Depuis ces débuts, l’adaptation constitue l’épine dorsale du cinéma. Les filmographies des réalisateurs de l’âge d’or comme John Ford, John Huston et Alfred Hitchcock sont presque exclusivement des adaptations – même si Hitchcock a acheté tous les exemplaires disponibles du film de Robert Bloch. Psycho pour préserver la fin de la torsion.

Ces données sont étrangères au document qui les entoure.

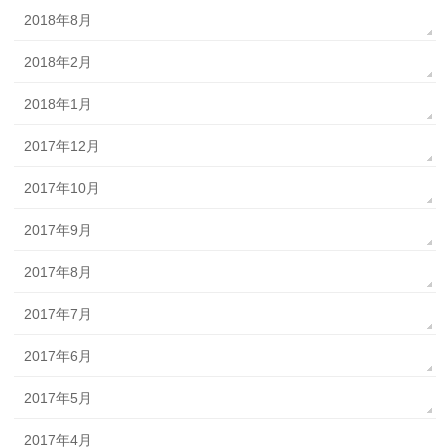
2018年8月
2018年2月
2018年1月
2017年12月
2017年10月
2017年9月
2017年8月
2017年7月
2017年6月
2017年5月
2017年4月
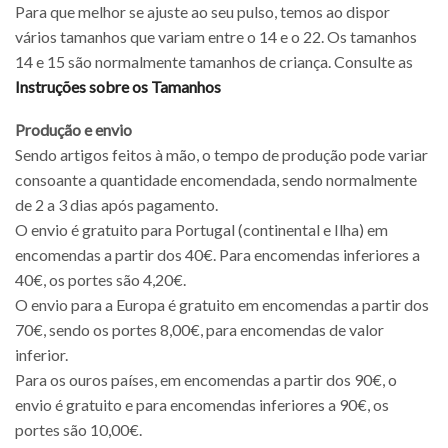
Para que melhor se ajuste ao seu pulso, temos ao dispor
vários tamanhos que variam entre o 14 e o 22. Os tamanhos
14 e 15 são normalmente tamanhos de criança. Consulte as
Instruções sobre os Tamanhos
Produção e envio
Sendo artigos feitos à mão, o tempo de produção pode variar
consoante a quantidade encomendada, sendo normalmente
de 2 a 3 dias após pagamento.
O envio é gratuito para Portugal (continental e Ilha) em
encomendas a partir dos 40€. Para encomendas inferiores a
40€, os portes são 4,20€.
O envio para a Europa é gratuito em encomendas a partir dos
70€, sendo os portes 8,00€, para encomendas de valor
inferior.
Para os ouros países, em encomendas a partir dos 90€, o
envio é gratuito e para encomendas inferiores a 90€, os
portes são 10,00€.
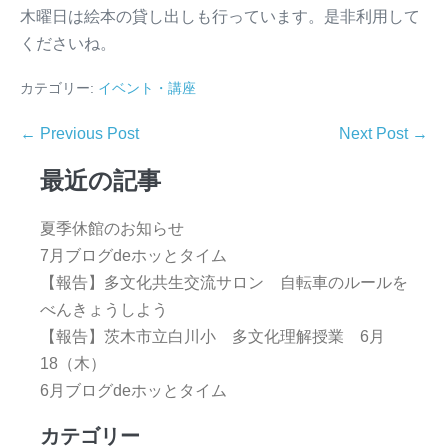
木曜日は絵本の貸し出しも行っています。是非利用して
くださいね。
カテゴリー:
イベント・講座
← Previous Post
Next Post →
最近の記事
夏季休館のお知らせ
7月ブログdeホッとタイム
【報告】多文化共生交流サロン 自転車のルールを
べんきょうしよう
【報告】茨木市立白川小 多文化理解授業 6月
18（木）
6月ブログdeホッとタイム
カテゴリー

Depuis Blanc comme neige en 1937 pour retravailler l’ouvrage de Hans Christian Andersen La reine des Neiges comme Congelé, le canon de Disney dépend également de l’adaptation. Même des mouvements cinématographiques comme la Nouvelle Vague française et le réalisme social britannique ont remis en question les adaptations littéraires classiques à travers des versions cinématographiques plus vivantes de la littérature contemporaine, souvent modeste.

Adaptation par chiffres

  • 64 des 95 meilleurs films oscarisés sont des adaptations.
  • 8 des 10 films les plus rentables de tous les temps sont des adaptations.
  • Bram Stoker Dracula détient le record mondial Guinness du « personnage littéraire le plus adapté ».
  • Georges Méliès 6 minutes Cendrillon sorti en 1899 est souvent considéré comme la première adaptation cinématographique.
  • 50 des 62 classiques de Disney sont des adaptations.
  • À 89 ans, le scénariste James Ivory est le plus vieux lauréat de l’Oscar du meilleur scénario adapté pour Appelez-moi par votre nom.
  • Emma Thompson, qui a remporté l’Oscar du meilleur scénario adapté pour Sens et sensibilitéest le seul gagnant à avoir également gagné pour son rôle d’acteur.

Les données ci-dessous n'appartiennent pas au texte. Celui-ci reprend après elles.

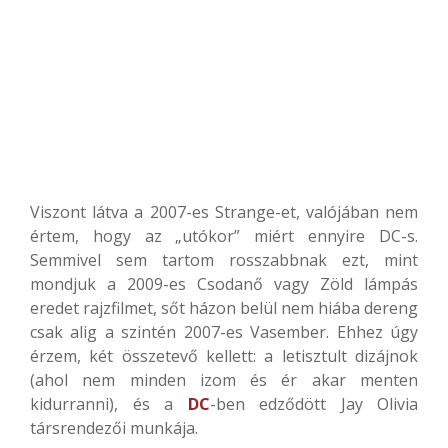
Viszont látva a 2007-es Strange-et, valójában nem
értem, hogy az „utókor” miért ennyire DC-s.
Semmivel sem tartom rosszabbnak ezt, mint
mondjuk a 2009-es Csodanő vagy Zöld lámpás
eredet rajzfilmet, sőt házon belül nem hiába dereng
csak alig a szintén 2007-es Vasember. Ehhez úgy
érzem, két összetevő kellett: a letisztult dizájnok
(ahol nem minden izom és ér akar menten
kidurranni), és a
DC
-ben edződött Jay Olivia
társrendezői munkája.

Il existe de nombreux exemples où les adaptations cinématographiques ont ajouté des qualités inaccessibles à l’auteur source, dépassant sans doute l’original. MGM a transformé le livre pour enfants de L. Frank Baum Le merveilleux magicien d’Oz en une comédie musicale intemporelle, la caméra voilée de Peter Weir a apporté une qualité éthérée à Pique-nique à Hanging Rock ce n’était pas dans le texte original de Joan Lindsay, tandis que Christopher Nolan a trouvé des résonances de guerre contre le terrorisme dans Homme chauve-souris adaptation Le Chevalier Noir.

Donc, Barbie peut porter fièrement les origines de son scénario cette saison de récompenses car l’adaptation ne se démode jamais.

Le professeur agrégé Liam Burke est le coordinateur des études sur le cinéma et l’écran à Swinburne. Université de Technologie.